- Your instructions
From the data below, copy out every line in which the word "through" occurs.

Collected data:
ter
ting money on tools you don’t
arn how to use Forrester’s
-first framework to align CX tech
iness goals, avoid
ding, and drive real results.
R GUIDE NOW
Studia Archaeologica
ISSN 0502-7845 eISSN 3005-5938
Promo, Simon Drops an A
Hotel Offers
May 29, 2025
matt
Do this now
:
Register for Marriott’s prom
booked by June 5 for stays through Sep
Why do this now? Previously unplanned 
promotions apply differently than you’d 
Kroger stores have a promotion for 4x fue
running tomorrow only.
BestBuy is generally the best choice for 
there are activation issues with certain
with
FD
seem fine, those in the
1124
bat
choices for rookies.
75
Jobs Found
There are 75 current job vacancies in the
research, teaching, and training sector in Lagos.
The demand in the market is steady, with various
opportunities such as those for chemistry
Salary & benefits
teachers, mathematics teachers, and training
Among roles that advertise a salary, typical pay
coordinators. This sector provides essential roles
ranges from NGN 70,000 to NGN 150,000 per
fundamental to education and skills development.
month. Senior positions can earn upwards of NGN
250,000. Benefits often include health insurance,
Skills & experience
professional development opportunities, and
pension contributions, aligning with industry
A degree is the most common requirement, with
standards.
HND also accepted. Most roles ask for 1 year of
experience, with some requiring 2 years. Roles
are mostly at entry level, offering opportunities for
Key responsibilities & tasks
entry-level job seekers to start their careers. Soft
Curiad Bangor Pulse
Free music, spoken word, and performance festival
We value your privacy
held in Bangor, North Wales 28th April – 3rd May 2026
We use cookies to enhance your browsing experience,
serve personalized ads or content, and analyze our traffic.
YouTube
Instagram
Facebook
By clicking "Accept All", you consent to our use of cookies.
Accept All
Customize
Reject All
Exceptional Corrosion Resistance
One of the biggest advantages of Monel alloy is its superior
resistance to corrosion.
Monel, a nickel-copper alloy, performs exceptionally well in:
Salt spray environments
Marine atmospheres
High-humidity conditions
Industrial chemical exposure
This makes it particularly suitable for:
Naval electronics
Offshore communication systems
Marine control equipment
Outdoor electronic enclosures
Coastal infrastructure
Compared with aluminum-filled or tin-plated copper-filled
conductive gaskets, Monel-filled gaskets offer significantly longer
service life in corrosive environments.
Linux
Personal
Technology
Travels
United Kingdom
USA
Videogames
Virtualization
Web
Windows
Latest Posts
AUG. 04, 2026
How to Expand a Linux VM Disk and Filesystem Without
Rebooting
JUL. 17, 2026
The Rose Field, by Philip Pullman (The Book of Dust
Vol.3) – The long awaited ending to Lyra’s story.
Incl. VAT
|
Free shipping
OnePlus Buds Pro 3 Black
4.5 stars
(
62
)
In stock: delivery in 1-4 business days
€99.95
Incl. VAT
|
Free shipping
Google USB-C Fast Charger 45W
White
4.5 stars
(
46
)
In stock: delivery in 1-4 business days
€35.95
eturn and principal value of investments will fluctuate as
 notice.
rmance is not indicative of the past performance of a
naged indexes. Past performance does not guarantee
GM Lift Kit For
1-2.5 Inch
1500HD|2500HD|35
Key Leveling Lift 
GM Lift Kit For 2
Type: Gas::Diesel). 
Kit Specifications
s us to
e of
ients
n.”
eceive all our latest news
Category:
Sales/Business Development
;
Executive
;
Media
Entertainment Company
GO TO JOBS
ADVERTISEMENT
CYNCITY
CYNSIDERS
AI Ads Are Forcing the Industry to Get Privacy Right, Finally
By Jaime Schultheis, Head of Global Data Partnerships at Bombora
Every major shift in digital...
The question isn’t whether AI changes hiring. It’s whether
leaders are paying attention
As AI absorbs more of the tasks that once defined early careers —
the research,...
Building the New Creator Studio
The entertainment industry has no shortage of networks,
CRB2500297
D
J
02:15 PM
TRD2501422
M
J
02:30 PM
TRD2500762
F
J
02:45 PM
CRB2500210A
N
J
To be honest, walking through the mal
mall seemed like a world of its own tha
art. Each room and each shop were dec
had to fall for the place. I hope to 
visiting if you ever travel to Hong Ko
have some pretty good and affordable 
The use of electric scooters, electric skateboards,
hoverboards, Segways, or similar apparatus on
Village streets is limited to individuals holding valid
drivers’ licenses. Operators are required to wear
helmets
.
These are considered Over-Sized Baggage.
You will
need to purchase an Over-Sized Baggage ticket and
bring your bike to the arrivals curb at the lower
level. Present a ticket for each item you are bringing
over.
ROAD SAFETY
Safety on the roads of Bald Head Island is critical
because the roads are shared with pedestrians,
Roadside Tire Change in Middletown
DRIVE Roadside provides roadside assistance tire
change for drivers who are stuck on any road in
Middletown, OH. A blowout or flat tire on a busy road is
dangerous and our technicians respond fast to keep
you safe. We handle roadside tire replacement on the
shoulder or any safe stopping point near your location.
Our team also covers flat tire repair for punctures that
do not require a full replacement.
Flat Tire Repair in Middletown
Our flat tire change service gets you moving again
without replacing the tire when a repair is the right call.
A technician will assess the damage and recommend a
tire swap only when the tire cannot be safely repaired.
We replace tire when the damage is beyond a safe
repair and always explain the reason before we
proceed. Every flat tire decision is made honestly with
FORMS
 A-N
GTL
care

- Answer
booked by June 5 for stays through Sep
To be honest, walking through the mal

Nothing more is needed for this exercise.